At 3:36 PM +0100 on 1/21/00, M. Uli Kusterer wrote:
>>Because that's eight bytes of pointer-ish data for a five-byte word.
>>Ouch. And it'd REALLY slow down "the number of words in", which would
>>be spitting out somewhere around 8MB of data for every 5MB in. For
>>certain things it would not be as bad, and for short words it would be
>>even worse.
>
>Anthony,
>
> another approach would be to remember the length of each word and
>space in a list. Every second length would be a space length, and
>calculating the offset would in most cases (i.e. words > 4
>characters)
Word greater than eight characters would notice a small speedup,
increasing as word length increased.
This is even worse than the look-up table idea, as you seem to have
found out below. Drop it :)
>Text "This house is just too cool to be pulled down"
>
>would be complemented by:
>4,1,5,1,2,1,4,1,3,1,4,1,2,1,2,6,1,4
>
>18 * 4 = 72 bytes at fixed offsets to scan instead of 45 ... ewwwww?!
>
>You know, sometimes English is a really inconvenient language ... Of
>course, we could use shorts instead, which would be 36 bytes (I doubt
>anyone has a 64k word in a text, right?
Don't bet on it. What happens with binary data? What happens with data
using space as an itemdelimiter for really large records?

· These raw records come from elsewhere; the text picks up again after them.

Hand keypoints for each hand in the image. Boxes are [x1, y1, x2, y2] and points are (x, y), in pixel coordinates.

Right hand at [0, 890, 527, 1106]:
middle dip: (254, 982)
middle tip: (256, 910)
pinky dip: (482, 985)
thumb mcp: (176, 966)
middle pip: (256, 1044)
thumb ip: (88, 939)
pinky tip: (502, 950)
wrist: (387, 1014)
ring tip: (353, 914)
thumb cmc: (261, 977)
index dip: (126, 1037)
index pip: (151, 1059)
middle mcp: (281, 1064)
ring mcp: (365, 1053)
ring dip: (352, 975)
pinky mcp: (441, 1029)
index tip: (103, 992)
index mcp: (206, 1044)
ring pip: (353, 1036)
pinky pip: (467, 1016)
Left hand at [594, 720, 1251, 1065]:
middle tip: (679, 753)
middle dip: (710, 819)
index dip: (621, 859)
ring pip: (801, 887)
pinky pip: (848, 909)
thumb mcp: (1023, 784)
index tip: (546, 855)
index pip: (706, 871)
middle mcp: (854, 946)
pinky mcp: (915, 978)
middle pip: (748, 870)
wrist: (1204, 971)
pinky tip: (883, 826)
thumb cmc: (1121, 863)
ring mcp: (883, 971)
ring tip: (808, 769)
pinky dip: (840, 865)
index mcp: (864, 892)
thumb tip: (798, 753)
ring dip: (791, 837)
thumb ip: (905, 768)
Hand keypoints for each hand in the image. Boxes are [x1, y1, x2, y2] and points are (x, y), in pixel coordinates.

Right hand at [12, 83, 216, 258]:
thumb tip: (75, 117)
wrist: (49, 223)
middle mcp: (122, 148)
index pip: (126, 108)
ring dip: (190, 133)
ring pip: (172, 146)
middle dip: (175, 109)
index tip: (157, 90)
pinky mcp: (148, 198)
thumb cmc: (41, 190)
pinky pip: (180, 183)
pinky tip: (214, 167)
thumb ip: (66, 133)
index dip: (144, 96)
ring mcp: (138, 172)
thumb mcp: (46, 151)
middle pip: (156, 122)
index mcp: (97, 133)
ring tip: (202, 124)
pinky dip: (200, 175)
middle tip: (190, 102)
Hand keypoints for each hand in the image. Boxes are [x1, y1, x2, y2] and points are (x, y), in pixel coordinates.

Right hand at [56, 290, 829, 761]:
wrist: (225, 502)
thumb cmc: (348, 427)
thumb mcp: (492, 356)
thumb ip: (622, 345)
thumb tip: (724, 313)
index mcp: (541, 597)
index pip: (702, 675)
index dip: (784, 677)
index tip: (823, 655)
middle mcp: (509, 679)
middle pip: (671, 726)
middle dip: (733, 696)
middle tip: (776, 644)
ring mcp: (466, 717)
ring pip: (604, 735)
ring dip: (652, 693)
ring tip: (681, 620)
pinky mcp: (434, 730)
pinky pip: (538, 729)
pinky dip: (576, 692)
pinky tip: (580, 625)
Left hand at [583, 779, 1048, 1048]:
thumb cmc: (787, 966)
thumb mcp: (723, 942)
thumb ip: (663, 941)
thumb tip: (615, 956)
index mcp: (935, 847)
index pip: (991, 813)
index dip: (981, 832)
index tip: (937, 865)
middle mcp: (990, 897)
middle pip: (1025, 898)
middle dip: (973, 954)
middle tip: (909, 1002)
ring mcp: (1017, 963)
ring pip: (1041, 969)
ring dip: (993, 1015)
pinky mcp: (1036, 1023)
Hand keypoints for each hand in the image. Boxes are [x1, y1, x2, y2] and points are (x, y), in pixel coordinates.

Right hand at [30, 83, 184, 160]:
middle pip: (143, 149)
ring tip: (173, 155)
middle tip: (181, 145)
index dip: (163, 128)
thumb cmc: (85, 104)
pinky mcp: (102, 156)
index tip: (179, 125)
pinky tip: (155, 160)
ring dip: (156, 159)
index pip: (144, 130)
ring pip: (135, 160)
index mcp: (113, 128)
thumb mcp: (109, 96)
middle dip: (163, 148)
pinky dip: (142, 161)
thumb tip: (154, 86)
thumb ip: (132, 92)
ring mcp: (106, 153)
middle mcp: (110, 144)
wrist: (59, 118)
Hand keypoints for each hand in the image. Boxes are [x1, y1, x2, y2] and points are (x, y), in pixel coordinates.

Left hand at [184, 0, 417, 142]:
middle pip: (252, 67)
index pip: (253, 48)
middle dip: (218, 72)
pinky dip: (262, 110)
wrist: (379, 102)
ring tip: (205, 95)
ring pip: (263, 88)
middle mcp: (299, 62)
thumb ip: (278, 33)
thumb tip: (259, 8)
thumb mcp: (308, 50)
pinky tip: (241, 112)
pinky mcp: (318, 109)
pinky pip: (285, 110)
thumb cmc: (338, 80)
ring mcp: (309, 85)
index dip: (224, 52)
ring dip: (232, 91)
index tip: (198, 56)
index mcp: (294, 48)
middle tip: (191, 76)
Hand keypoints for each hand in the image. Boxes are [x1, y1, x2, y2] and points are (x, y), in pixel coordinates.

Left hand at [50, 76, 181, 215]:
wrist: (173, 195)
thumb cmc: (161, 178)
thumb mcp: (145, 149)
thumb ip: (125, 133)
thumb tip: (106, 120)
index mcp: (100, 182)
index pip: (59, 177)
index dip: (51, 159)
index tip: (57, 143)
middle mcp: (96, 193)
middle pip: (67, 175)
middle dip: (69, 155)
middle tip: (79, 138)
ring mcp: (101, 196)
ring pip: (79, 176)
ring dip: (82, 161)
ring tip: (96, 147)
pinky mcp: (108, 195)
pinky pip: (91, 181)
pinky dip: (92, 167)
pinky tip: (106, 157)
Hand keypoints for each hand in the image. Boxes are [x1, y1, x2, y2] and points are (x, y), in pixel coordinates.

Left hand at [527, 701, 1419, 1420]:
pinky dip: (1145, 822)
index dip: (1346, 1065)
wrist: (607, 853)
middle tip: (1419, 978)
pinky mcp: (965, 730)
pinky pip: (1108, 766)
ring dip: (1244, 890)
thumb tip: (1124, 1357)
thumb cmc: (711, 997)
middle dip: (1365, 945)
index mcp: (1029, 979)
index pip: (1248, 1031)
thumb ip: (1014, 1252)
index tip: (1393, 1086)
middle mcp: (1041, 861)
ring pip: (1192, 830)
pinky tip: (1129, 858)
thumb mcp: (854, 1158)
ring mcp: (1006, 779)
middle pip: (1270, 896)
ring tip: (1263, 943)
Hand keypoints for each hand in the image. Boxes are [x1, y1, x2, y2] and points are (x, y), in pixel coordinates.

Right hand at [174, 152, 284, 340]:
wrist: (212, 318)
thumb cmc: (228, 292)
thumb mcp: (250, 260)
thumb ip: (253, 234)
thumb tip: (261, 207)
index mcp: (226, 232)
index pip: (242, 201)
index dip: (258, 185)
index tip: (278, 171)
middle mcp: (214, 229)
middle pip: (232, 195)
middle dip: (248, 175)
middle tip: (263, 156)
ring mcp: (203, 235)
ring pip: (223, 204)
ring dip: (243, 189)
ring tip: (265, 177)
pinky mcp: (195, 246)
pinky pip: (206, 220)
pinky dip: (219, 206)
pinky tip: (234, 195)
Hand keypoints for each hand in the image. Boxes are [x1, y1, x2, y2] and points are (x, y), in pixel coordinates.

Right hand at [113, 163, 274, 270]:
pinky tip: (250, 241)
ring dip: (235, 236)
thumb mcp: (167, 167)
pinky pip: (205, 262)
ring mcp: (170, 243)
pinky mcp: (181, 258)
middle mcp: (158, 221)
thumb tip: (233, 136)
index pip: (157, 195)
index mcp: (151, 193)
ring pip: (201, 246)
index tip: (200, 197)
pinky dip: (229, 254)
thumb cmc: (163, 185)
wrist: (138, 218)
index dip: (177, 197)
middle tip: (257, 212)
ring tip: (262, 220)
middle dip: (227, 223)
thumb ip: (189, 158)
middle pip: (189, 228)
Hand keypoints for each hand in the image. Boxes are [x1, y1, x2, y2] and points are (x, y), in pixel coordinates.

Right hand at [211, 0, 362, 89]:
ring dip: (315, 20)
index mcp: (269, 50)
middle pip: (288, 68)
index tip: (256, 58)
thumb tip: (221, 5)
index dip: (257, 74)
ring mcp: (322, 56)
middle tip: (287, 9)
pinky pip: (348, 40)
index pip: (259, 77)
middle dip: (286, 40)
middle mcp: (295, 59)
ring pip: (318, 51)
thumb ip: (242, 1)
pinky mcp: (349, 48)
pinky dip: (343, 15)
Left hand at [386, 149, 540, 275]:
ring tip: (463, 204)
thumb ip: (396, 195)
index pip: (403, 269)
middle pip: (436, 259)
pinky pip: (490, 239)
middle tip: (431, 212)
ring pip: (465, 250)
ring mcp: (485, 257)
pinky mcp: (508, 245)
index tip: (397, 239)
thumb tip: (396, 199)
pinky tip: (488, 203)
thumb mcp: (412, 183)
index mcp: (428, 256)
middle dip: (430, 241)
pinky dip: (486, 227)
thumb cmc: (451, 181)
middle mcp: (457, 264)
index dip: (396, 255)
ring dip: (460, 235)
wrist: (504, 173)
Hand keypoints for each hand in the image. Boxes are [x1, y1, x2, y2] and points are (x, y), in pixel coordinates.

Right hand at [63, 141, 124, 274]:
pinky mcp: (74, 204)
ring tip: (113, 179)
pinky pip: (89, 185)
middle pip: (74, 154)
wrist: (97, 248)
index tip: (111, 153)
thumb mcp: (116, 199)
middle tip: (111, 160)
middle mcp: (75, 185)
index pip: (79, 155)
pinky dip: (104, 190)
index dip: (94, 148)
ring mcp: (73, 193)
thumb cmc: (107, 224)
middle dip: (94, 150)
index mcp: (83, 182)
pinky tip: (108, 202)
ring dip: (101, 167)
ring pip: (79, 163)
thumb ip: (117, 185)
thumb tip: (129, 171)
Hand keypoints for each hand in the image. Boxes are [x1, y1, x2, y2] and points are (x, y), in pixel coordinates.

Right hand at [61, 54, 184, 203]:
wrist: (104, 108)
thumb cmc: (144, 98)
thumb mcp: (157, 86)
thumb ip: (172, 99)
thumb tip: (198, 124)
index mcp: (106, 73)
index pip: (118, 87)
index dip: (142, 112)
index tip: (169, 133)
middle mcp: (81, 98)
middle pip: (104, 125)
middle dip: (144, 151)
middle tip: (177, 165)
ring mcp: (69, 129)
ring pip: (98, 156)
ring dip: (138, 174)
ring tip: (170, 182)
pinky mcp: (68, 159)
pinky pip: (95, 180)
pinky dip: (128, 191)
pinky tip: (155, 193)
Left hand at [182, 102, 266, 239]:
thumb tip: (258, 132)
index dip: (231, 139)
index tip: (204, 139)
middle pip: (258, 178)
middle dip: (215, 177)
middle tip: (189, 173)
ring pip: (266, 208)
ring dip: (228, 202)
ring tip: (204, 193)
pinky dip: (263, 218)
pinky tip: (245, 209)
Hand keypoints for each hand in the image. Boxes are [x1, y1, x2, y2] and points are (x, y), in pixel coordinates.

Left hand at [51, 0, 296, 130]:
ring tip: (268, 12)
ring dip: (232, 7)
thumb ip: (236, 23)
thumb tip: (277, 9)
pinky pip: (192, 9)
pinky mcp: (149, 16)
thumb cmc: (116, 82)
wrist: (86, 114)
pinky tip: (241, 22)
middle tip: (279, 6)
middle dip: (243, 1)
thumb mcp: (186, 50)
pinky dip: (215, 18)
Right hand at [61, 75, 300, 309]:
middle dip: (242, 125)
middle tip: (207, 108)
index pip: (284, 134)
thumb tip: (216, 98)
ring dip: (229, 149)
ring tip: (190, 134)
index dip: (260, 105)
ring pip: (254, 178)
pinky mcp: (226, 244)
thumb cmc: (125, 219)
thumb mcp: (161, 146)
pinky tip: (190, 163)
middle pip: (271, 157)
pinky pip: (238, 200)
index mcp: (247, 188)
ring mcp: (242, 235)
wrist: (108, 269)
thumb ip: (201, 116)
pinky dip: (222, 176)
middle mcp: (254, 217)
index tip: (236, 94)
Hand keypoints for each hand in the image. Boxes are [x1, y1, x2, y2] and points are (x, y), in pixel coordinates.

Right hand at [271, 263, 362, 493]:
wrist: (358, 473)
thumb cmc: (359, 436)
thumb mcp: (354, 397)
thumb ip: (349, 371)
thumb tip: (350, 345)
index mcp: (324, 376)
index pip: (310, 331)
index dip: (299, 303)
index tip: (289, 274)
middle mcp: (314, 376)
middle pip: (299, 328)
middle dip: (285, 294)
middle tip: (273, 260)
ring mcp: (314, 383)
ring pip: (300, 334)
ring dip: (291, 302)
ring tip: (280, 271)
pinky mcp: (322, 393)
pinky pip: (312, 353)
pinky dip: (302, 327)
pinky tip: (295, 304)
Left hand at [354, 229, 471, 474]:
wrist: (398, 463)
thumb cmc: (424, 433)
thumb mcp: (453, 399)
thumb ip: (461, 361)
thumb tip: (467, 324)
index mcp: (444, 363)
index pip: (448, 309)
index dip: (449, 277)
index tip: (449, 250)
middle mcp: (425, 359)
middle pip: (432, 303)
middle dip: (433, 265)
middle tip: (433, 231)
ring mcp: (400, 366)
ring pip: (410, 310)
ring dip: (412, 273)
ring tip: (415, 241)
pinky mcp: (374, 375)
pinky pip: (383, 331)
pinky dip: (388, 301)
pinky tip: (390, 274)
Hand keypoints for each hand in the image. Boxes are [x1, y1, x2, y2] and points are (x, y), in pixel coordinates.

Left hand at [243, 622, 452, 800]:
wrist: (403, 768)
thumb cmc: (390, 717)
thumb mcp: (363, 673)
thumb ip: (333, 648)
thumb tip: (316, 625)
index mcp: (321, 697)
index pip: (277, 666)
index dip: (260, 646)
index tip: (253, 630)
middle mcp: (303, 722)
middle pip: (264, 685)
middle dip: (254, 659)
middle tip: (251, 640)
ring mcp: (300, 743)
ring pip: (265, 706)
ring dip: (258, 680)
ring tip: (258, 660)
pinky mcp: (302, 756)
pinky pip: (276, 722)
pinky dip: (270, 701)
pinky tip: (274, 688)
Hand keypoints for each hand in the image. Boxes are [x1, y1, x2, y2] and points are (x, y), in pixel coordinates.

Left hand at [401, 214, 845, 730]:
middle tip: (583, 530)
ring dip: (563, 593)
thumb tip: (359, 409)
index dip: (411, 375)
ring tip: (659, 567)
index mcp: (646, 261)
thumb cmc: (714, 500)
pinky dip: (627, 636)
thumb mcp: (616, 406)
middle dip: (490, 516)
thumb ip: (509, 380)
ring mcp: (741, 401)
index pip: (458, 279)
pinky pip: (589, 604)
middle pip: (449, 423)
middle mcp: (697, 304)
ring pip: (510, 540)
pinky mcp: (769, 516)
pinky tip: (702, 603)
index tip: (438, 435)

Likely? No. But you're barking up the wrong tree.
>Of course, we'd introduce a
>limit...), which would already be a gain. Or we could just store the
>start offset of each word.
Half the data as your origonal plan, but still no good.
>
> I guess we'll have to heed Stroustrup's experience here ... create
>applications that test what is the most effective and use that.
That would be a good plan. And I think whatever I do will be better
whenever I happen to have enough time to do it <veg>.
>
>>I would, of course, keep track of the last item. And 10 or so inbetween
>>-- though it is rather hard to do without knowning the last item; I'd
>>have to guess based on the byte number.
>
> Do you want to globally keep track of the last item (how?) or on a
>per-string/per-variable basis?
When I interpret a 'the number of [whatever] of container' I'd keep
track of, for that container:
the item number and offset to the last item
the item number and offset to some of the intervening items
>
>>I'd count from the best known position, which will seldom be the
>>beginning. If I know word 576 begins at x, and I want word 573, I'll
>>start at x and count backwards.
>>
>>I'll also use those 10 or so that I found when counting the words if I
>>have them. Once again: Pick the closest point and count from there.
>
> Right, why didn't I think of that? Surely would be an advantage that
>should gain a good chunk of bytes.
>
>>3 fields -- 12 bytes -- is not that bad. It's not like a variable is
>>exactly that small.
>
> The trouble is that these fields are only used in a small subsection
>of variables, and there might be hundreds of variables in a script.
>That would mean 12k per script more memory used. It quickly adds up.
A script with 1024 variables?! What are you up to?! And even with 1K of
variables, 12K is not that bad -- considering how much data you'd have
in them!
>
>>Why not? As soon as I get some time to pull off some more magic, they will.
>
> How do you intend to optimize nested chunks this way? I don't see
>how I'd have Joker cache a chunk's last value ... I could probably do
>it for loops,
Good start -- loops are where it really matters.
>by having the code cache it, but if I want to keep the
>last read chunk's offset with its variable so even several accesses
>in a row (but not in a loop) are optimized ... My instincts tell me
>it's possible, but it'll take some time until my brain realizes how.
I haven't implemented it, either.
>>Might also want to implement some LRU caching for those silly nonlinear
>>accesses :)
>
> LRU ???
Least-Recently Used. It refers to that way in which data is expelled
from the cache (the least-recently used item is exorcised).